= Beginning of Section =
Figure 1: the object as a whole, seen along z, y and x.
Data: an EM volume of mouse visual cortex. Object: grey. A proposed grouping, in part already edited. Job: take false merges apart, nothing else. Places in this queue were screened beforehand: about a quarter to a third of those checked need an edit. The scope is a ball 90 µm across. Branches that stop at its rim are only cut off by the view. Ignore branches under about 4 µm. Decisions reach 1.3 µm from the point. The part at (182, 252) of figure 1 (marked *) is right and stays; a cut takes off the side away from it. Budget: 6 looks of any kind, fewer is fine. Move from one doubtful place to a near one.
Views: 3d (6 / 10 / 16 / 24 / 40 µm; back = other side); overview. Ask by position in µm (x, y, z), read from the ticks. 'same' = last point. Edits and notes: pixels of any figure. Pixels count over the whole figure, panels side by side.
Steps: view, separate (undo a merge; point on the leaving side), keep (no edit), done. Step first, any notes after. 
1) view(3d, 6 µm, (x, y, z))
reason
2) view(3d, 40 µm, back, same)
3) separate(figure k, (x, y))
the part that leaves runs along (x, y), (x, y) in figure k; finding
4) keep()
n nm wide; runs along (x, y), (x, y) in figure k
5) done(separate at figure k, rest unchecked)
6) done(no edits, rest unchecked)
= End of Section =
TO DO:
Line by line, output the data precisely as shown above.

TASK RESPONSE:
Figure 1: the object as a whole, seen along z, y and x.
Data: an EM volume of mouse visual cortex. Object: grey. A proposed grouping, in part already edited. Job: take false merges apart, nothing else. Places in this queue were screened beforehand: about a quarter to a third of those checked need an edit. The scope is a ball 90 µm across. Branches that stop at its rim are only cut off by the view. Ignore branches under about 4 µm. Decisions reach 1.3 µm from the point. The part at (182, 252) of figure 1 (marked *) is right and stays; a cut takes off the side away from it. Budget: 6 looks of any kind, fewer is fine. Move from one doubtful place to a near one.
Views: 3d (6 / 10 / 16 / 24 / 40 µm; back = other side); overview. Ask by position in µm (x, y, z), read from the ticks. 'same' = last point. Edits and notes: pixels of any figure. Pixels count over the whole figure, panels side by side.
Steps: view, separate (undo a merge; point on the leaving side), keep (no edit), done. Step first, any notes after. 
1) view(3d, 6 µm, (x, y, z))
reason
2) view(3d, 40 µm, back, same)
3) separate(figure k, (x, y))
the part that leaves runs along (x, y), (x, y) in figure k; finding
4) keep()
n nm wide; runs along (x, y), (x, y) in figure k
5) done(separate at figure k, rest unchecked)
6) done(no edits, rest unchecked)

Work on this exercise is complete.